• Stated goal:
Lay out the rows from the line containing "Document page, 1241x1754 pixels." through the line containing "text Если каждая" as a JSON list of strings, one string per line, with blank lines left out.

• Raw records:
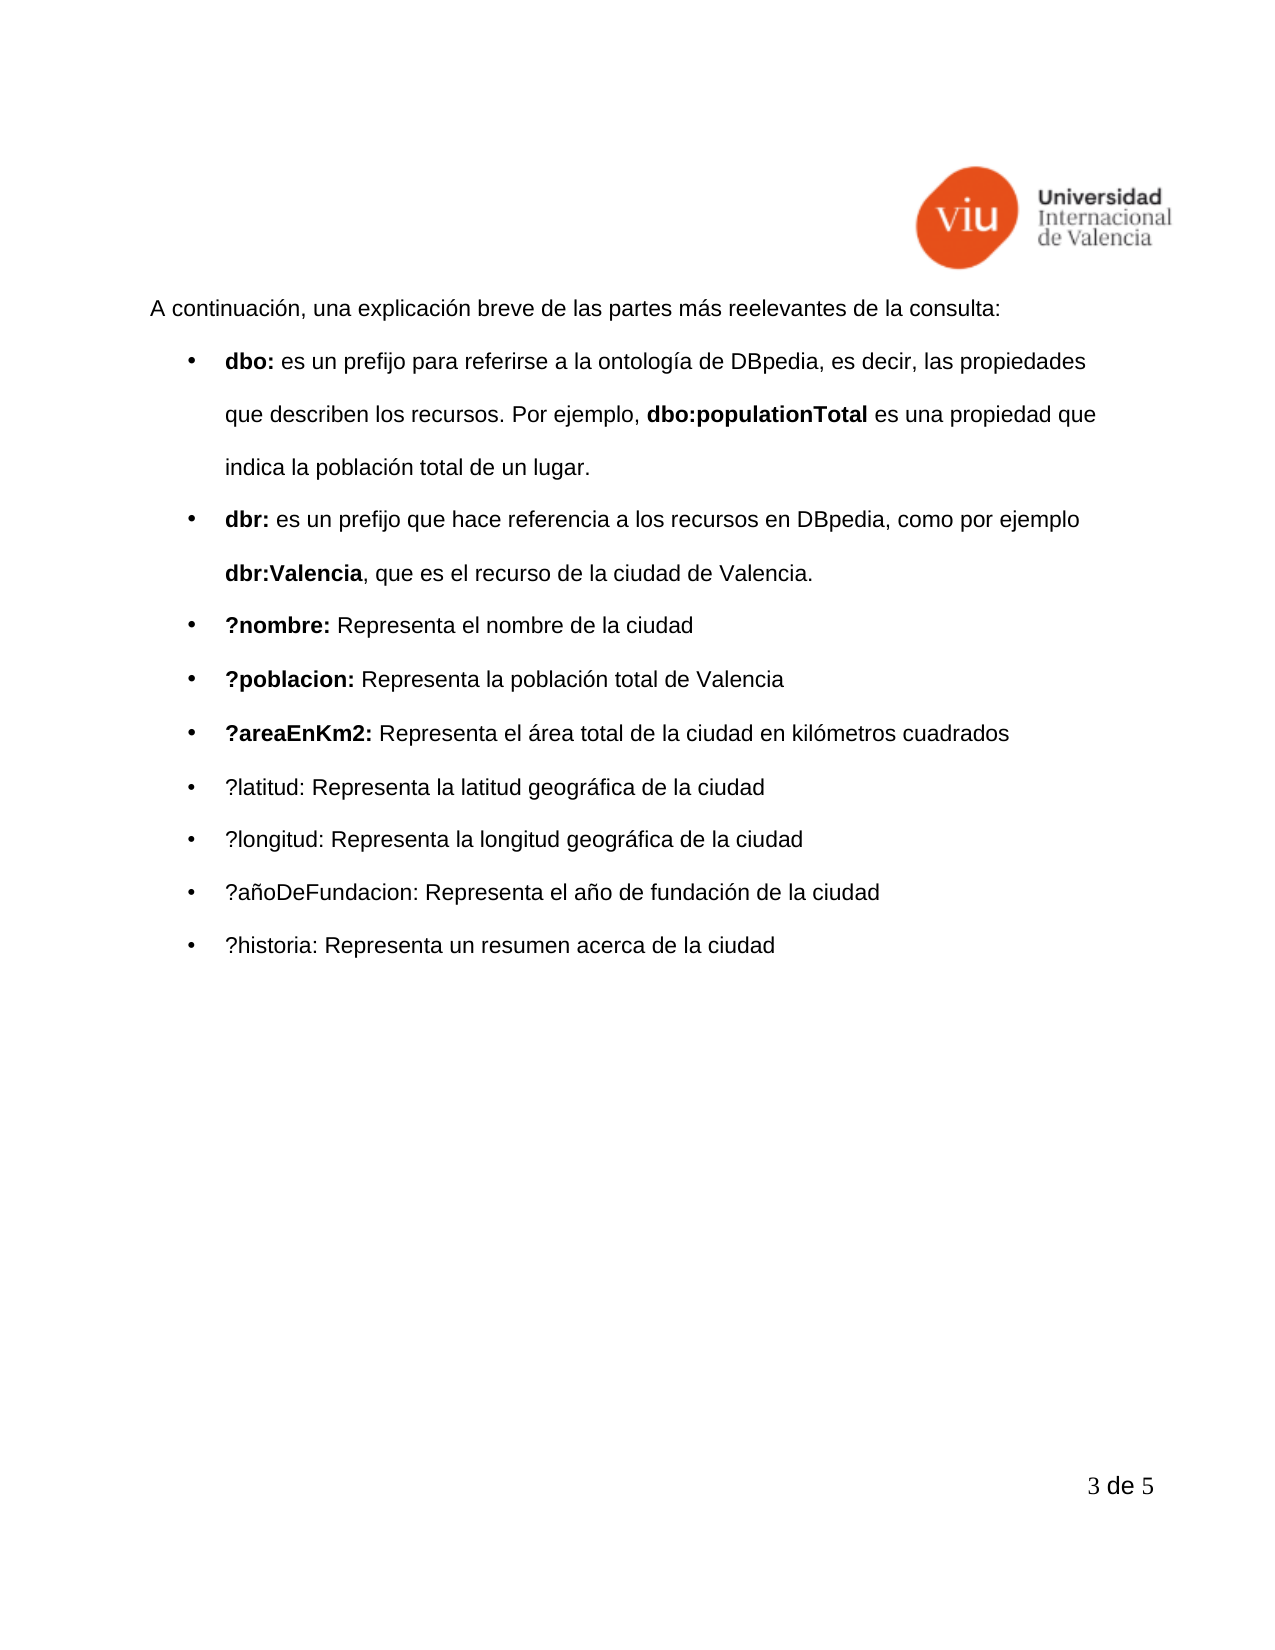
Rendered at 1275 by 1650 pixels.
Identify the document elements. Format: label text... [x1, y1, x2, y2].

* * *

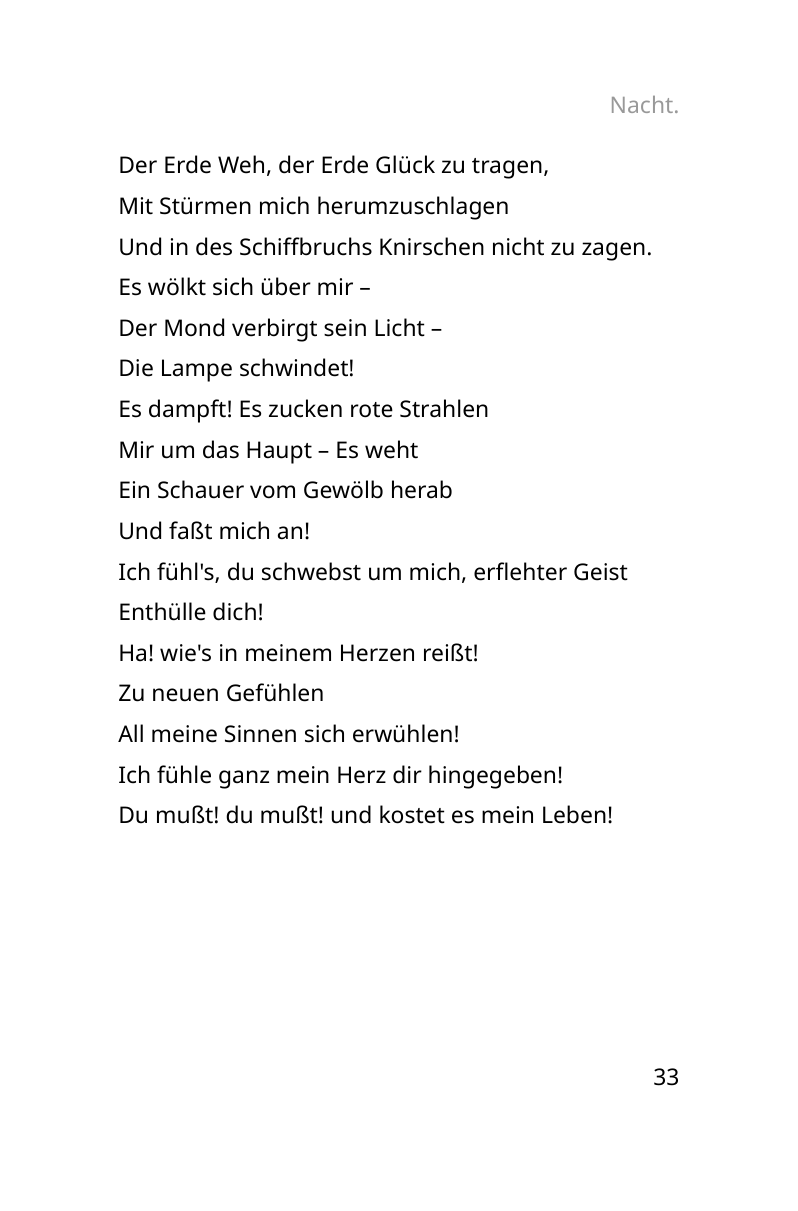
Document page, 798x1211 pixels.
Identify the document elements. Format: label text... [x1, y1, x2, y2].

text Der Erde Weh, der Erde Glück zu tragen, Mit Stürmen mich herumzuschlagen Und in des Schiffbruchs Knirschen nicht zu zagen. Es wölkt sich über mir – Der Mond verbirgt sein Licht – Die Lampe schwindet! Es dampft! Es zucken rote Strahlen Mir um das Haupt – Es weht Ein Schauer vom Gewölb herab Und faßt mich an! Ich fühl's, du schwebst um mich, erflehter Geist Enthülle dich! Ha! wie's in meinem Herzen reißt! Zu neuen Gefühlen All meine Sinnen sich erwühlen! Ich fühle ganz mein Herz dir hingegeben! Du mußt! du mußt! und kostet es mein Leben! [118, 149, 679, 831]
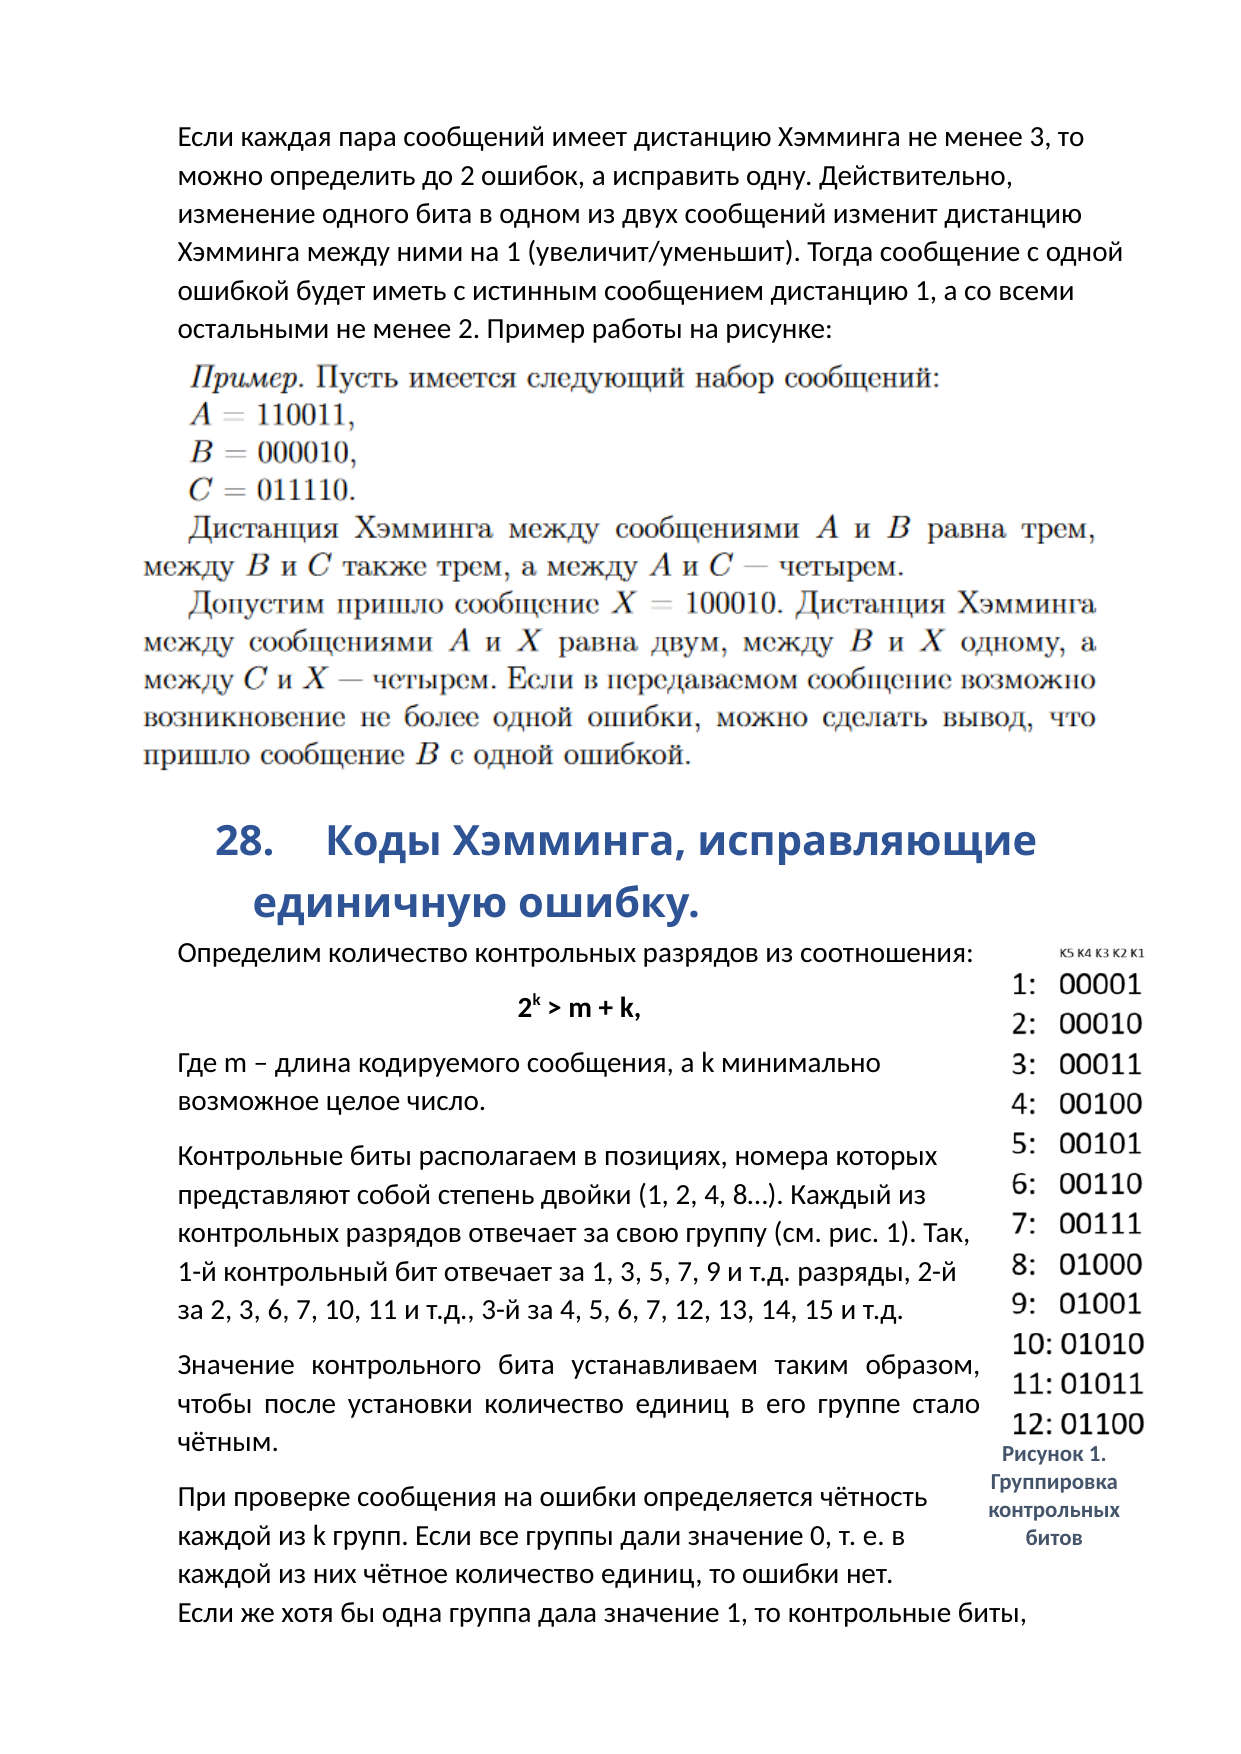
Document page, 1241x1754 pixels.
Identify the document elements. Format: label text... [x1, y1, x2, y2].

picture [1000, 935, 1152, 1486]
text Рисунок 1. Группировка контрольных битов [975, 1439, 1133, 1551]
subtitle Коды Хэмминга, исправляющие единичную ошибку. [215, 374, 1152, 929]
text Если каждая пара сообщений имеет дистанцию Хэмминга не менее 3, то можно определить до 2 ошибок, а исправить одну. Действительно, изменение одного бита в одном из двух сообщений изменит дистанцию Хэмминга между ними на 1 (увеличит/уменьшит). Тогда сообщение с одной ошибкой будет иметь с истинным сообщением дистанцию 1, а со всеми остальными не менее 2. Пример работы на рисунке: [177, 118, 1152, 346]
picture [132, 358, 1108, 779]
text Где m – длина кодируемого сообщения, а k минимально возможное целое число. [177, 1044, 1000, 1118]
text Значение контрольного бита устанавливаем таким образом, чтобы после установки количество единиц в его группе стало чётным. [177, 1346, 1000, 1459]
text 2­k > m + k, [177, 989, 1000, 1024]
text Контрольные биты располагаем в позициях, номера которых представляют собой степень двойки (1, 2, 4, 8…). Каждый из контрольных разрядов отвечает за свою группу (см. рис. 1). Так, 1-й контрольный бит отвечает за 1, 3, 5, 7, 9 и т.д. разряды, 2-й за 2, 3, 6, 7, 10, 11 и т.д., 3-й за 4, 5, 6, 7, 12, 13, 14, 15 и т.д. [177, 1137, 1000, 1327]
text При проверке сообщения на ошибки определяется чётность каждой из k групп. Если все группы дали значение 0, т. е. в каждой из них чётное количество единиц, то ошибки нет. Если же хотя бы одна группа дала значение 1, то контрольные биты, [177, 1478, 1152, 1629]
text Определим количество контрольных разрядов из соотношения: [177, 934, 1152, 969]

--

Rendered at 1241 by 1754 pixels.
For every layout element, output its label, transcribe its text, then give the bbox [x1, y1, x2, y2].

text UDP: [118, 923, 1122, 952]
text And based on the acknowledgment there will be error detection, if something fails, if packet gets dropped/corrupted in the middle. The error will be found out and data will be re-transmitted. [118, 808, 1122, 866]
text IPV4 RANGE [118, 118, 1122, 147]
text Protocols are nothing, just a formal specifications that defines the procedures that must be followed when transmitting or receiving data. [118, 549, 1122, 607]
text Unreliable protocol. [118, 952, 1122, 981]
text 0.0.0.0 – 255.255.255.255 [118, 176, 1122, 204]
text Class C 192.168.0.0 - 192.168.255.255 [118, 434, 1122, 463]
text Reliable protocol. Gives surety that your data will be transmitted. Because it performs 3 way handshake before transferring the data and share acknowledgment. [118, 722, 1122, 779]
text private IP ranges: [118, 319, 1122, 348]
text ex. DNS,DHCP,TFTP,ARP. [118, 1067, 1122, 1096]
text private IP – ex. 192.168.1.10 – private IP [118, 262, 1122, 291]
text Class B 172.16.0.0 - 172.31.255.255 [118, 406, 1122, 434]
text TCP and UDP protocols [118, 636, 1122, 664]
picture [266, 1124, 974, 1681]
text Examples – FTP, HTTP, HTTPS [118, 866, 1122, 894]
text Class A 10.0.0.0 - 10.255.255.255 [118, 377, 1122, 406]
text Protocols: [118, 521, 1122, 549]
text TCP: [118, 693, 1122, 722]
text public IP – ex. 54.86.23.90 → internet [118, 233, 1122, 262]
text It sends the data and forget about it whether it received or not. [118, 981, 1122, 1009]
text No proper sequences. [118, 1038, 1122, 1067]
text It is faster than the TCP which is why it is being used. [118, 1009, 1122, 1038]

• Result of the task:
[
  "Document page, 1241x1754 pixels.",
  "Identify the document elements. Format: label text... [x1, y1, x2, y2].",
  "picture [1000, 935, 1152, 1486]",
  "text Рисунок 1. Группировка контрольных битов [975, 1439, 1133, 1551]",
  "subtitle Коды Хэмминга, исправляющие единичную ошибку. [215, 374, 1152, 929]",
  "text Если каждая пара сообщений имеет дистанцию Хэмминга не менее 3, то можно определить до 2 ошибок, а исправить одну. Действительно, изменение одного бита в одном из двух сообщений изменит дистанцию Хэмминга между ними на 1 (увеличит/уменьшит). Тогда сообщение с одной ошибкой будет иметь с истинным сообщением дистанцию 1, а со всеми остальными не менее 2. Пример работы на рисунке: [177, 118, 1152, 346]"
]